Efficacy of computerized infrared imaging analysis to evaluate mammographically suspicious lesions.

Abstract Source:

AJR Am J Roentgenol. 2003 Jan;180(1):263-9. PMID: 12490517

Abstract Author(s):

Y R Parisky, A Sardi, R Hamm, K Hughes, L Esserman, S Rust, K Callahan

Article Affiliation:

USC/Norris Cancer Center, 1441 Eastlake Ave., Los Angeles, CA 90033, USA.


OBJECTIVE: The purpose of this clinical trial was to determine the efficacy of a dynamic computerized infrared imaging system for distinguishing between benign and malignant lesions in patients undergoing biopsy on the basis of mammographic findings.

SUBJECTS AND METHODS: A 4-year clinical trial was conducted at five institutions using infrared imaging of patients for whom breast biopsy had been recommended.
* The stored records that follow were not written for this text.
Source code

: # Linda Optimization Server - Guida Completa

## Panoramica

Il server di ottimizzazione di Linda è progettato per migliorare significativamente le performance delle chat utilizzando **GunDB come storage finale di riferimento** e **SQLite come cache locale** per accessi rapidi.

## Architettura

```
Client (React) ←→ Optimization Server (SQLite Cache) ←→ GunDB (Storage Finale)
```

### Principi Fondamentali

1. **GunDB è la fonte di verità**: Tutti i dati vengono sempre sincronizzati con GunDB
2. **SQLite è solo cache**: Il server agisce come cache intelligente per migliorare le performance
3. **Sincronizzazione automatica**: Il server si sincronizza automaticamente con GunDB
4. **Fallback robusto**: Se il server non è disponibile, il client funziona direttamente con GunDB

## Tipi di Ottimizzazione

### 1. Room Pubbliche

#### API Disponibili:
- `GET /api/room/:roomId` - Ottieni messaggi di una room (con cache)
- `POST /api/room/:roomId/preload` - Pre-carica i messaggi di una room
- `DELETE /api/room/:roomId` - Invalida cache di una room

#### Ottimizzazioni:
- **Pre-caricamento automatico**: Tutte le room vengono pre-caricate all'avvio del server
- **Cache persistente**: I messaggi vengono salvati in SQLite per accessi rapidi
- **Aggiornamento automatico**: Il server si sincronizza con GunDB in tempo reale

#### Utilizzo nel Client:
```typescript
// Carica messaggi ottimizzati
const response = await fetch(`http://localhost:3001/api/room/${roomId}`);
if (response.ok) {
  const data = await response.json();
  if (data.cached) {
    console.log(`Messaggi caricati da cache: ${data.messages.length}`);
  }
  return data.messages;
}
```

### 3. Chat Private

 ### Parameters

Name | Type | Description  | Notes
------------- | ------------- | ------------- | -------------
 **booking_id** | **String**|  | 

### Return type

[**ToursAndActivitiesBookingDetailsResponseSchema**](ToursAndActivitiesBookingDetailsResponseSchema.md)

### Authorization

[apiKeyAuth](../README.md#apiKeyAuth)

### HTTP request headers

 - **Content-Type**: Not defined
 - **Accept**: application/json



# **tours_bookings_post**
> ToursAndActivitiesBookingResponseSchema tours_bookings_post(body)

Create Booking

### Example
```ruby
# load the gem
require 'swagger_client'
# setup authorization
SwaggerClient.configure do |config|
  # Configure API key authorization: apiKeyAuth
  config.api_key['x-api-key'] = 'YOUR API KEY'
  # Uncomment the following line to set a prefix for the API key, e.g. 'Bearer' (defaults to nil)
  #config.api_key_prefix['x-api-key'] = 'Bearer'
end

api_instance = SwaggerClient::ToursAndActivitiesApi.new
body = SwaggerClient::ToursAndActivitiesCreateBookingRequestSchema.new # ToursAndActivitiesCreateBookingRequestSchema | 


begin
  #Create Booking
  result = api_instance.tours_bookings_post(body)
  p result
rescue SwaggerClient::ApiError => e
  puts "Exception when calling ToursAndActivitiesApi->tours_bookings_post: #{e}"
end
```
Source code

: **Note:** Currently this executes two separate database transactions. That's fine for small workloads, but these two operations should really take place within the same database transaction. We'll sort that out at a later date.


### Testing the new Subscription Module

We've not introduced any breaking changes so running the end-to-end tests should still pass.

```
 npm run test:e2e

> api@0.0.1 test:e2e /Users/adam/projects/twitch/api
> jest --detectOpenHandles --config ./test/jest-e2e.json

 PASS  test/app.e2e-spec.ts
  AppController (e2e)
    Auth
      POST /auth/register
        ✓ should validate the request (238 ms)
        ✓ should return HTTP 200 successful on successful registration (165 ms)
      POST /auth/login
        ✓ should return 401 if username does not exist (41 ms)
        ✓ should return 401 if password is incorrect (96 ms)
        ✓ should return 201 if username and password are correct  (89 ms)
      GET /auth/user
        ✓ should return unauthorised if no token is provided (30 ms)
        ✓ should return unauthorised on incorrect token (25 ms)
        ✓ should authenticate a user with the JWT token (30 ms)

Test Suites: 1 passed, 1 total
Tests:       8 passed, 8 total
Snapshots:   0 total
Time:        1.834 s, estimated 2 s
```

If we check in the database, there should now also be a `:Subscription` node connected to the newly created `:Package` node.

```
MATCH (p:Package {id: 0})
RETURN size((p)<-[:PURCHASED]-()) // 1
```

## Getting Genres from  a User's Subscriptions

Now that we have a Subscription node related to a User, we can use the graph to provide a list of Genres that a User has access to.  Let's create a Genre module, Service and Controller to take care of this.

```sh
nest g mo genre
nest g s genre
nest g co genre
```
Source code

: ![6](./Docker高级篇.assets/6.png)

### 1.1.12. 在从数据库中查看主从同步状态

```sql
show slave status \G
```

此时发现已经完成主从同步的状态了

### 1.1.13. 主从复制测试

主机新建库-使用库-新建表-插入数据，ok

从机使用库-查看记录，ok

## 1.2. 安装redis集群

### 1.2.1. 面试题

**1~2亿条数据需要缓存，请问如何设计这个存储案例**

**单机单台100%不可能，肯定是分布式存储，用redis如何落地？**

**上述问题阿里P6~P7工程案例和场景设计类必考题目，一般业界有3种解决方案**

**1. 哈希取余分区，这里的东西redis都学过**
The data from a blinded subject set were obtained in 769 subjects with 875 biopsied lesions resulting in 187 malignant and 688 benign findings. The infrared technique records a series of sequential images that provides an assessment of the infrared information in a mammographically identified area. The suspicious area is localized on the infrared image by the radiologist using mammograms, and an index of suspicion is determined, yielding a negative or positive result.

RESULTS: In the 875 biopsied lesions, the index of suspicion resulted in a 97% sensitivity, a 14% specificity, a 95% negative predictive value, and a 24% positive predictive value. Lesions that were assessed as false-negative by infrared analysis were microcalcifications, so an additional analysis was performed in a subset excluding lesions described only as microcalcification. In this restricted subset of 448 subjects with 479 lesions and 110 malignancies, the index of suspicion resulted in a 99% sensitivity, an 18% specificity, a 99% negative predictive value, and a 27% positive predictive value. Analysis of infrared imaging performance in all 875 biopsied lesions revealed that specificity was statistically improved in dense breast tissue compared with fatty breast tissue.

CONCLUSION: Infrared imaging offers a safe noninvasive procedure that would be valuable as an adjunct to mammography in determining whether a lesion is benign or malignant.